[Data to process]
--

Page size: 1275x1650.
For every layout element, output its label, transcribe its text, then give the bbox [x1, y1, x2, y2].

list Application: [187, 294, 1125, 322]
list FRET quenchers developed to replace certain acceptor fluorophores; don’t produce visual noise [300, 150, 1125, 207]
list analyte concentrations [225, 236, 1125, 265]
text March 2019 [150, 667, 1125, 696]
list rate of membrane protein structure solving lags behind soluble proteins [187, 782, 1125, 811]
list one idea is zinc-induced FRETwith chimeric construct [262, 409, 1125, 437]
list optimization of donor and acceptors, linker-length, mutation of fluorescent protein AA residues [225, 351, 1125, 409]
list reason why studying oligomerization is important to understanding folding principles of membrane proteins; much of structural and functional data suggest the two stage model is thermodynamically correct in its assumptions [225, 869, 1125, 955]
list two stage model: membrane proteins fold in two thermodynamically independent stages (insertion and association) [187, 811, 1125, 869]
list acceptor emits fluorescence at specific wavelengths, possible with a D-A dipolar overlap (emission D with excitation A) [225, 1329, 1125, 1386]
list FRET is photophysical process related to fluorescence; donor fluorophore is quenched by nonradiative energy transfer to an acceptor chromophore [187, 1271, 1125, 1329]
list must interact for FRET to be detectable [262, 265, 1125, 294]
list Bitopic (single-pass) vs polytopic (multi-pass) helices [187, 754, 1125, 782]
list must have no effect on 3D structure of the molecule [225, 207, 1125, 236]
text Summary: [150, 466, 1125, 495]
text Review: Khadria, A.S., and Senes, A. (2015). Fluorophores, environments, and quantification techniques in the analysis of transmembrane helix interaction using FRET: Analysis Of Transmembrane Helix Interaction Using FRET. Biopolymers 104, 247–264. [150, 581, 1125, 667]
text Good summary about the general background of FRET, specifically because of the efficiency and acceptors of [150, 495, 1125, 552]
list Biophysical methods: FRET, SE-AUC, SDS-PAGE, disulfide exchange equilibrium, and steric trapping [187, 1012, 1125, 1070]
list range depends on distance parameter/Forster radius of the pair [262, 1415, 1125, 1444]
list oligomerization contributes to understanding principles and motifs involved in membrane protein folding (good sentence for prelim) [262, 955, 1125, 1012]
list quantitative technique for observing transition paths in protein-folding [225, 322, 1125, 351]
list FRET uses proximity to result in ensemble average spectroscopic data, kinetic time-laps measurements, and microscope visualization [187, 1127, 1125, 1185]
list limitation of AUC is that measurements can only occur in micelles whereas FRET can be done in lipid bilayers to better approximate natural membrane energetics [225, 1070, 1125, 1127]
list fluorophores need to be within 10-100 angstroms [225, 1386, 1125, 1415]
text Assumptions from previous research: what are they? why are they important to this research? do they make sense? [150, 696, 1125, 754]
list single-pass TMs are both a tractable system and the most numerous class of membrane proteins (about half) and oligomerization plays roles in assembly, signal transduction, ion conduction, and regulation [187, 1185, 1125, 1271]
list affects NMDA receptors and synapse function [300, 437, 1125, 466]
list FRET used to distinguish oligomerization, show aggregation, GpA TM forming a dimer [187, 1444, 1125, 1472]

--

Retype the records exactly.

Page size: 1275x1650.
For every layout element, output its label, transcribe its text, then give the bbox [x1, y1, x2, y2].

list Application: [187, 294, 1125, 322]
list FRET quenchers developed to replace certain acceptor fluorophores; don’t produce visual noise [300, 150, 1125, 207]
list analyte concentrations [225, 236, 1125, 265]
text March 2019 [150, 667, 1125, 696]
list rate of membrane protein structure solving lags behind soluble proteins [187, 782, 1125, 811]
list one idea is zinc-induced FRETwith chimeric construct [262, 409, 1125, 437]
list optimization of donor and acceptors, linker-length, mutation of fluorescent protein AA residues [225, 351, 1125, 409]
list reason why studying oligomerization is important to understanding folding principles of membrane proteins; much of structural and functional data suggest the two stage model is thermodynamically correct in its assumptions [225, 869, 1125, 955]
list two stage model: membrane proteins fold in two thermodynamically independent stages (insertion and association) [187, 811, 1125, 869]
list acceptor emits fluorescence at specific wavelengths, possible with a D-A dipolar overlap (emission D with excitation A) [225, 1329, 1125, 1386]
list FRET is photophysical process related to fluorescence; donor fluorophore is quenched by nonradiative energy transfer to an acceptor chromophore [187, 1271, 1125, 1329]
list must interact for FRET to be detectable [262, 265, 1125, 294]
list Bitopic (single-pass) vs polytopic (multi-pass) helices [187, 754, 1125, 782]
list must have no effect on 3D structure of the molecule [225, 207, 1125, 236]
text Summary: [150, 466, 1125, 495]
text Review: Khadria, A.S., and Senes, A. (2015). Fluorophores, environments, and quantification techniques in the analysis of transmembrane helix interaction using FRET: Analysis Of Transmembrane Helix Interaction Using FRET. Biopolymers 104, 247–264. [150, 581, 1125, 667]
text Good summary about the general background of FRET, specifically because of the efficiency and acceptors of [150, 495, 1125, 552]
list Biophysical methods: FRET, SE-AUC, SDS-PAGE, disulfide exchange equilibrium, and steric trapping [187, 1012, 1125, 1070]
list range depends on distance parameter/Forster radius of the pair [262, 1415, 1125, 1444]
list oligomerization contributes to understanding principles and motifs involved in membrane protein folding (good sentence for prelim) [262, 955, 1125, 1012]
list quantitative technique for observing transition paths in protein-folding [225, 322, 1125, 351]
list FRET uses proximity to result in ensemble average spectroscopic data, kinetic time-laps measurements, and microscope visualization [187, 1127, 1125, 1185]
list limitation of AUC is that measurements can only occur in micelles whereas FRET can be done in lipid bilayers to better approximate natural membrane energetics [225, 1070, 1125, 1127]
list fluorophores need to be within 10-100 angstroms [225, 1386, 1125, 1415]
text Assumptions from previous research: what are they? why are they important to this research? do they make sense? [150, 696, 1125, 754]
list single-pass TMs are both a tractable system and the most numerous class of membrane proteins (about half) and oligomerization plays roles in assembly, signal transduction, ion conduction, and regulation [187, 1185, 1125, 1271]
list affects NMDA receptors and synapse function [300, 437, 1125, 466]
list FRET used to distinguish oligomerization, show aggregation, GpA TM forming a dimer [187, 1444, 1125, 1472]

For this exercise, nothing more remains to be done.